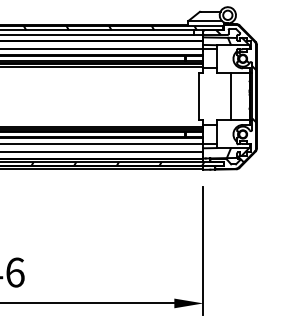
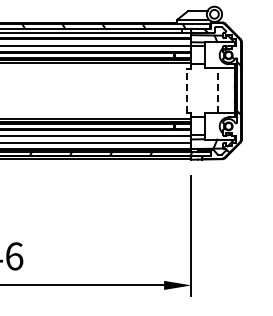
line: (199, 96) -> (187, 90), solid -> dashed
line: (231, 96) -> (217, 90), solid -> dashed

==

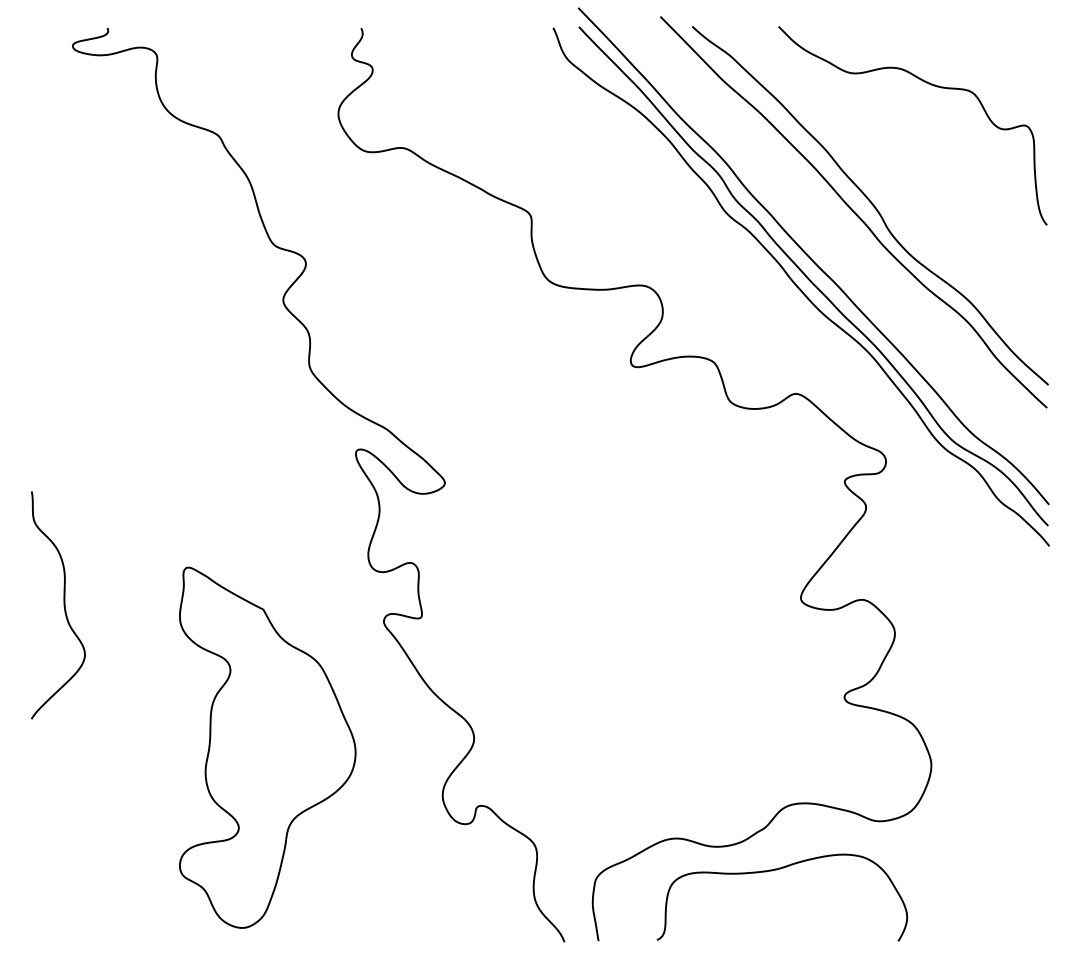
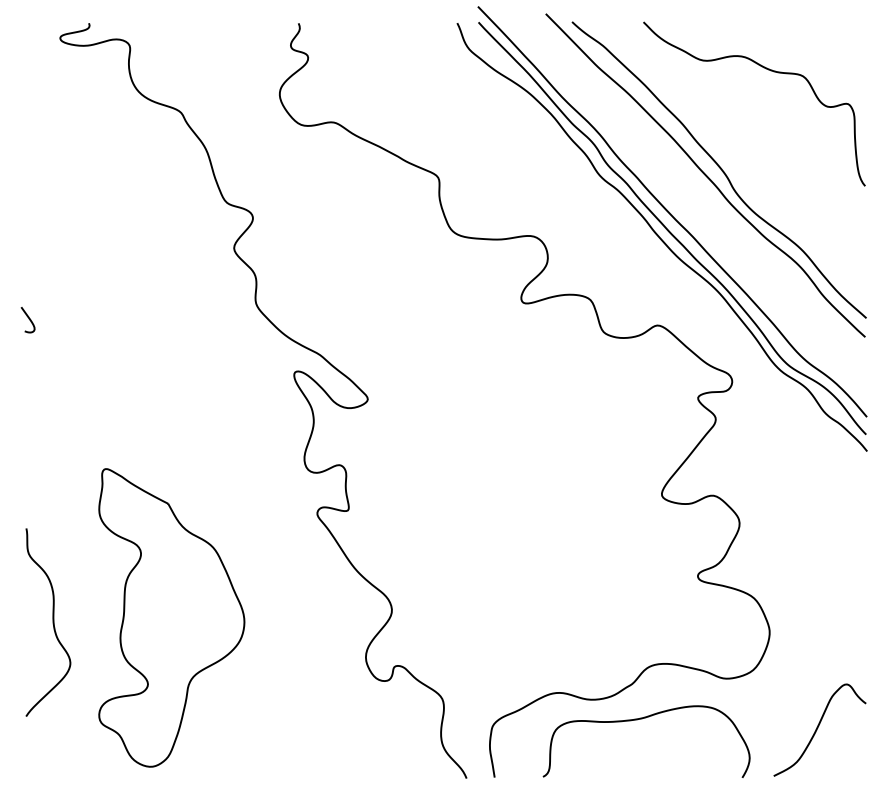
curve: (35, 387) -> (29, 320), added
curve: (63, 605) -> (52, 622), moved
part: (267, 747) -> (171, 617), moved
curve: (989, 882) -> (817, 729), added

WHAT IS EXPECTED: With "added" as the word to match, copy each line of the records that has it.

RESULT FOR THIS EXERCISE:
curve: (35, 387) -> (29, 320), added
curve: (989, 882) -> (817, 729), added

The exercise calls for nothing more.